Page images and extracted text
---*---
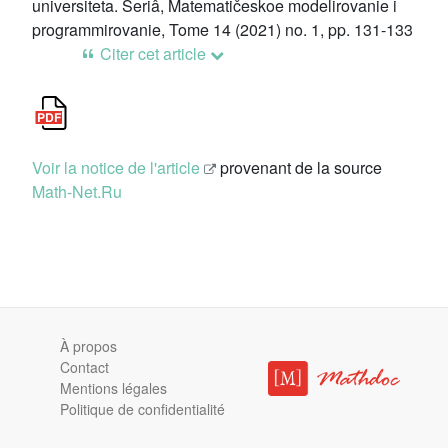
universiteta. Seriâ, Matematičeskoe modelirovanie i
programmirovanie, Tome 14 (2021) no. 1, pp. 131-133
Citer cet article
Voir la notice de l'article
provenant de la source
Math-Net.Ru
À propos
Contact
Mentions légales
Politique de confidentialité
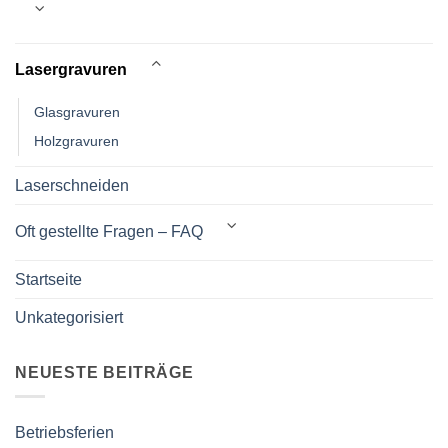
Lasergravuren
Glasgravuren
Holzgravuren
Laserschneiden
Oft gestellte Fragen – FAQ
Startseite
Unkategorisiert
NEUESTE BEITRÄGE
Betriebsferien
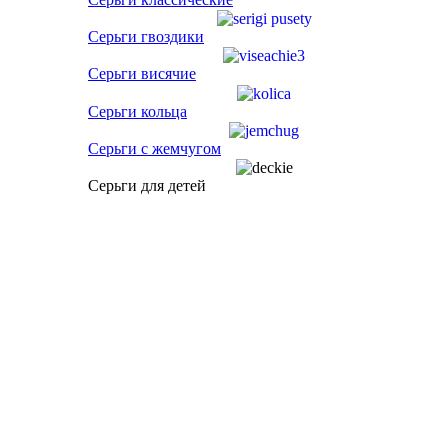
Серьги гвоздики
Серьги висячие
Серьги кольца
Серьги с жемчугом
Серьги для детей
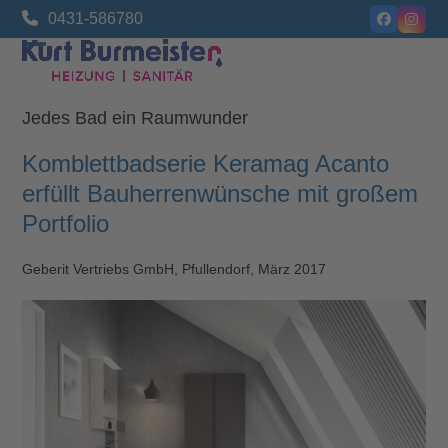
Skip
0431-586780
Facebook
Insta
to
content
Open
Close
mobile
mobile
Jedes Bad ein Raumwunder
menu
menu
Komblettbadserie Keramag Acanto
erfüllt Bauherrenwünsche mit großem
Portfolio
Geberit Vertriebs GmbH, Pfullendorf, März 2017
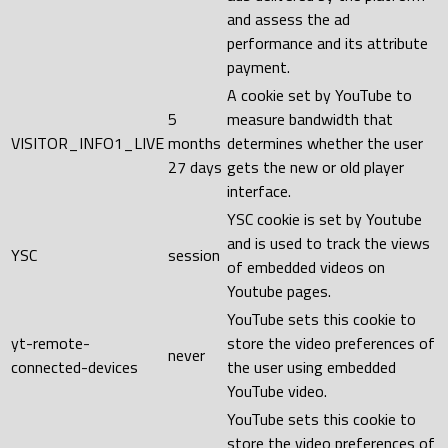
and assess the ad
performance and its attribute
payment.
A cookie set by YouTube to
5
measure bandwidth that
VISITOR_INFO1_LIVE
months
determines whether the user
27 days
gets the new or old player
interface.
YSC cookie is set by Youtube
and is used to track the views
YSC
session
of embedded videos on
Youtube pages.
YouTube sets this cookie to
yt-remote-
store the video preferences of
never
connected-devices
the user using embedded
YouTube video.
YouTube sets this cookie to
store the video preferences of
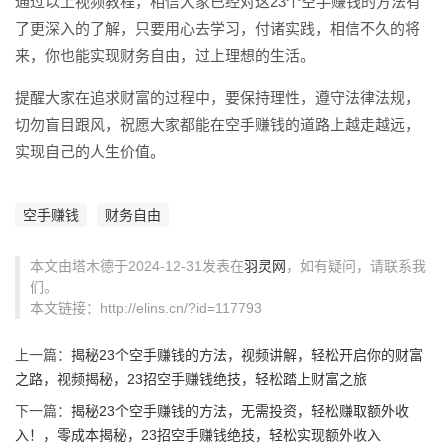
通过以上视频教程，相信大家已经对这23个空手赚钱的方法有
了更深入的了解，只要用心去学习，付诸实践，相信不久的将
来，你也能实现财务自由，过上理想的生活。
提醒大家在追求财富的过程中，要保持理性，遵守法律法规，
切勿盲目跟风，祝愿大家都能在空手赚钱的道路上越走越远，
实现自己的人生价值。
空手赚钱
财务自由
本文由塔木德于2024-12-31发表在
羽灵网
，如有疑问，请联系我
们。
本文链接：http://elins.cn/?id=117793
上一篇：
揭秘23个空手赚钱的方法，视频讲解，轻松开启你的财富
之路，视频揭秘，23招空手赚钱绝技，轻松踏上财富之旅
下一篇：
揭秘23个空手赚钱的方法，无需投资，轻松赚取额外收
入！，零成本揭秘，23招空手赚钱绝技，轻松实现额外收入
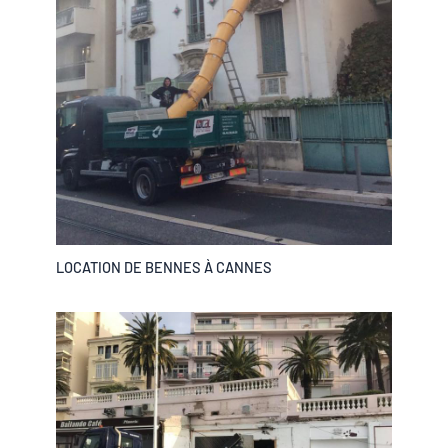
LOCATION DE BENNES À CANNES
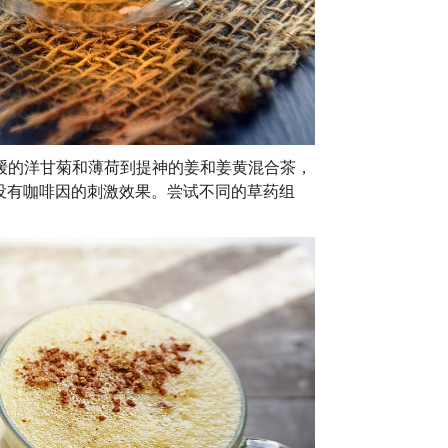
缓的洋甘菊和薄荷到提神的姜和姜黄混合茶，
没有咖啡因的刺激效果。尝试不同的草药组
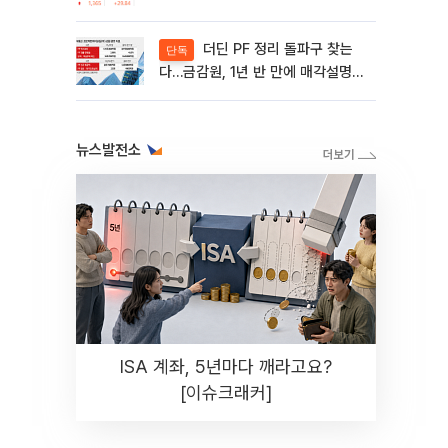
제동 걸린 SK디앤디↑
더딘 PF 정리 돌파구 찾는
단독
다…금감원, 1년 반 만에 매각설명회
재개
뉴스발전소
ISA 계좌, 5년마다 깨라고요?
[이슈크래커]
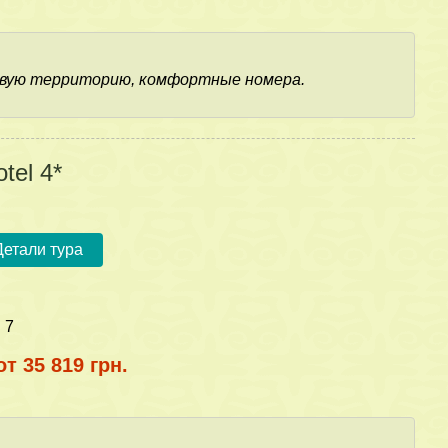
ивую территорию, комфортные номера.
tel 4*
Детали тура
:
7
от 35 819 грн.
---*---
# WHAT TO DO
Starting at the line that contains "determines whether the user", return every line through the end of the records above exactly as written, and return no pictures.

# OUTPUT OF THE EXERCISE
determines whether the user
27 days
gets the new or old player
interface.
YSC cookie is set by Youtube
and is used to track the views
YSC
session
of embedded videos on
Youtube pages.
YouTube sets this cookie to
yt-remote-
store the video preferences of
never
connected-devices
the user using embedded
YouTube video.
YouTube sets this cookie to
store the video preferences of
通过以上视频教程，相信大家已经对这23个空手赚钱的方法有
了更深入的了解，只要用心去学习，付诸实践，相信不久的将
来，你也能实现财务自由，过上理想的生活。
提醒大家在追求财富的过程中，要保持理性，遵守法律法规，
切勿盲目跟风，祝愿大家都能在空手赚钱的道路上越走越远，
实现自己的人生价值。
空手赚钱
财务自由
本文由塔木德于2024-12-31发表在
羽灵网
，如有疑问，请联系我
们。
本文链接：http://elins.cn/?id=117793
上一篇：
揭秘23个空手赚钱的方法，视频讲解，轻松开启你的财富
之路，视频揭秘，23招空手赚钱绝技，轻松踏上财富之旅
下一篇：
揭秘23个空手赚钱的方法，无需投资，轻松赚取额外收
入！，零成本揭秘，23招空手赚钱绝技，轻松实现额外收入
LOCATION DE BENNES À CANNES
缓的洋甘菊和薄荷到提神的姜和姜黄混合茶，
没有咖啡因的刺激效果。尝试不同的草药组
제동 걸린 SK디앤디↑
더딘 PF 정리 돌파구 찾는
단독
다…금감원, 1년 반 만에 매각설명회
재개
뉴스발전소
ISA 계좌, 5년마다 깨라고요?
[이슈크래커]
ивую территорию, комфортные номера.
tel 4*
Детали тура
:
7
от 35 819 грн.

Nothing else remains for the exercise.